Attorney General's Task Force Arrests Dozens of Tarrant County Parents Who Owe Back Child Support

Bonds paid to get out of jail go to custodial family, Attorney General's Office says

Nearly three dozen Tarrant County parents were arrested this week by the Texas Attorney General's Fugitive Unit for failing to pay child support, the AG's office says.

In a news release Friday, Texas Attorney General Ken Paxton's Office said all of those arrested were the subjects of warrants for failure to pay and that cash bonds used to get them out of jail will go to the custodial parents and children who are owed back child support.

"Caring for your children is the fundamental and moral responsibility of any parent," Attorney General Ken Paxton said in a prepared statement. "I commend everyone involved in holding accountable those who attempt to evade child support. Their efforts help ensure better care and better lives for Texas children."

Three teams of investigators from the Fugitive Unit and the Tarrant County Constable's Office tracked down noncompliant parents wanted for contempt of court for violating civil court orders and placed them under arrest.

Delinquent parents arrested face up to six months in jail.In addition to this week's 33 arrests, 15 additional parents have been arrested since August, when roundup preparations began.

"Parents who have outstanding warrants can avoid the embarrassment of arrest at their home or work by turning themselves in to the Tarrant County jail.

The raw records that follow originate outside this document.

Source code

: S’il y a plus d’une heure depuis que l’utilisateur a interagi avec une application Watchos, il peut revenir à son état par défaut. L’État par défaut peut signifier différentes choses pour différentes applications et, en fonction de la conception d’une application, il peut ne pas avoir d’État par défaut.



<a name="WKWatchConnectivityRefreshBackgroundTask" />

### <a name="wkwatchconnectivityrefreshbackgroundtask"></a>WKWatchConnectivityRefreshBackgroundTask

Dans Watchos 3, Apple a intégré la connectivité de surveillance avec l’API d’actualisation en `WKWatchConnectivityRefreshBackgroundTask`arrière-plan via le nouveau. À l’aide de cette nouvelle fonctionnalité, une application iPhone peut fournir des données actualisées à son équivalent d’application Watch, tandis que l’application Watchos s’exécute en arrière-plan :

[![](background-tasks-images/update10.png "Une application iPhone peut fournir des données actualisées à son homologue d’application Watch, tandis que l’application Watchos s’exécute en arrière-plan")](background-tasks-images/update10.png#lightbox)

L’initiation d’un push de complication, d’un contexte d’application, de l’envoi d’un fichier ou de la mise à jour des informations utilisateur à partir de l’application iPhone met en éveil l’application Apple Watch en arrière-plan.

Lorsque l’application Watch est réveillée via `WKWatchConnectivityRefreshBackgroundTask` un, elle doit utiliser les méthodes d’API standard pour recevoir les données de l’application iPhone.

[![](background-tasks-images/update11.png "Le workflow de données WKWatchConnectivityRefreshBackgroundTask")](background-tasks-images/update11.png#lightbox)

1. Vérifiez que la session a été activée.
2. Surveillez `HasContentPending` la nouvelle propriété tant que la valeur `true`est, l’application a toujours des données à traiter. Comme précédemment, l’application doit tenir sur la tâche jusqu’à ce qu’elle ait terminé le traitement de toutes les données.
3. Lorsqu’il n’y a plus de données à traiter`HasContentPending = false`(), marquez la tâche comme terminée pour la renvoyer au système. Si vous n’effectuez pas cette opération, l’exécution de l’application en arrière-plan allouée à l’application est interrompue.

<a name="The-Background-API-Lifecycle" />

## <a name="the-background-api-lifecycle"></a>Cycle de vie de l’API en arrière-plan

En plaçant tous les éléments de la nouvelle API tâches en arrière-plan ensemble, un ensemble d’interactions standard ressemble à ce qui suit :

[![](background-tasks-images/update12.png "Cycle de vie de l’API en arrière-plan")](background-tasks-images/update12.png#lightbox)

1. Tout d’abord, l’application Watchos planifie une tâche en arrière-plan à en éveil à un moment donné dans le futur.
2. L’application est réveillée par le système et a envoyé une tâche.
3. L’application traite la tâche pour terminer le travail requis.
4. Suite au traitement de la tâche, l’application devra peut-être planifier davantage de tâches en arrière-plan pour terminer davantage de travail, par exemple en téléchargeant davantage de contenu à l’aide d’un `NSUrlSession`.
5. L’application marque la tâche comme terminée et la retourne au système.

Parents who have fallen behind on their child support payments — but are not yet subject to warrants for their arrest — should immediately contact the Attorney General's Child Support Division at (800) 252-8014 to make payment arrangements," the Attorney General's Office said in a news release.

Under state and federal law, the Office of the Attorney General can assist families who request child support services and must serve families who currently receive or have received public assistance, the AG's office said. Services offered by the Child Support Division include locating absent parents; establishing paternity for children born to unmarried parents; establishing, enforcing and modifying child and medical support orders; and collecting and distributing child support payments.

"Statewide, child support collected by the Attorney General's Office exceeded $3.9 billion for the state fiscal year that ended Aug. 31. Tarrant County parents paid $323 million of that amount," the office said. "The Attorney General's Child Support Division is the most successful and cost-effective program in the nation. The division currently administers 1.5 million child support cases, serving 1.7 million children. The division collects $11.34 for every $1 spent to operate the program and collected $3.7 billion in child support in Federal FY 2014."